» Work to complete: Copy every entry below exactly as it appears, leaving out the images.

————————

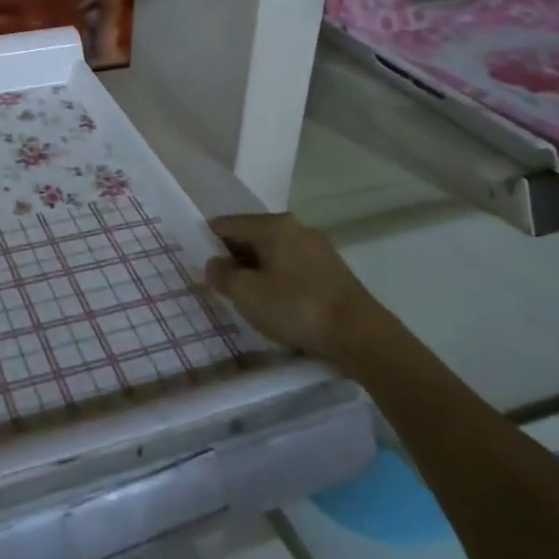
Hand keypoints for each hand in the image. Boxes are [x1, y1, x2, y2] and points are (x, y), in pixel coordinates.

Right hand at [203, 213, 379, 368]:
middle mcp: (295, 227)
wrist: (360, 335)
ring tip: (247, 297)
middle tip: (220, 284)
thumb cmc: (296, 307)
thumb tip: (213, 264)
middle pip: (251, 236)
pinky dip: (278, 278)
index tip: (198, 265)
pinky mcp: (331, 269)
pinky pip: (292, 266)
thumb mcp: (247, 294)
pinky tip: (276, 302)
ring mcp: (317, 247)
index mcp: (272, 225)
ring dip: (256, 270)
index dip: (207, 242)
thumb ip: (222, 275)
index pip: (226, 224)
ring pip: (273, 252)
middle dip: (233, 257)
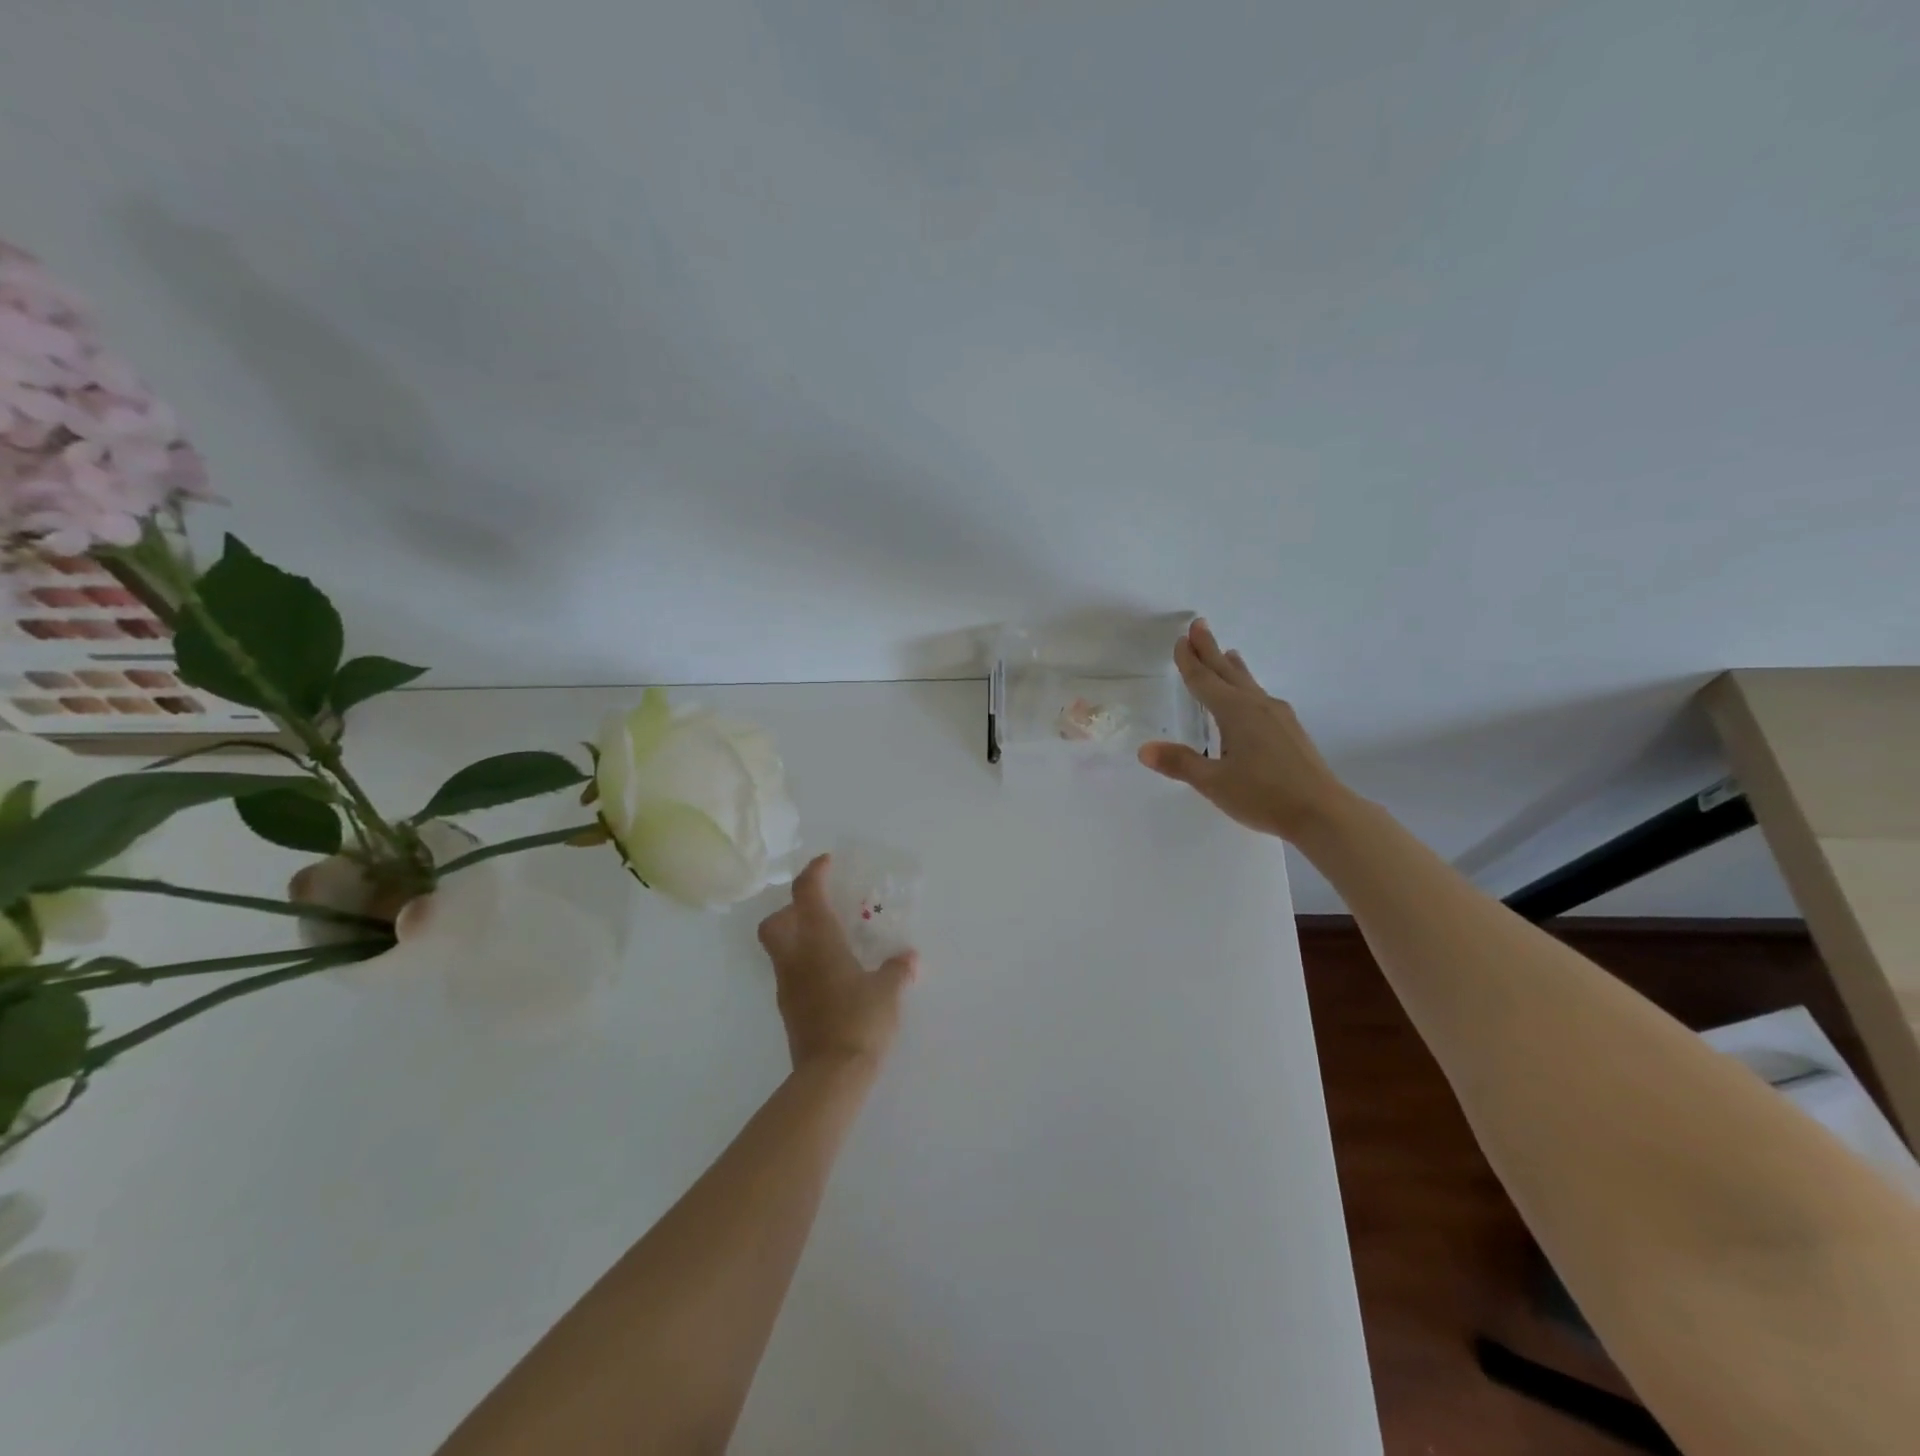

————————

» Written solution:
Hand keypoints for each hand in the image. Boxes are [x1, y1, x2, y2] and points are (x, y), in pixel coordinates.

Right hand at [203, 213, 379, 368]:
middle mcp: (295, 227)
wrist: (360, 335)
ring tip: (247, 297)
middle tip: (220, 284)
thumb cmc: (296, 307)
thumb tip: (213, 264)
middle pip: (251, 236)
pinky dip: (278, 278)
index tip: (198, 265)
pinky mcp: (331, 269)
pinky pip: (292, 266)
thumb mcp: (247, 294)
pinky tip: (276, 302)
ring mcp: (317, 247)
index mcp: (272, 225)
ring dip: (256, 270)
index dip: (207, 242)
thumb ip: (222, 275)
index pip: (226, 224)
ring pip: (273, 252)
middle dip: (233, 257)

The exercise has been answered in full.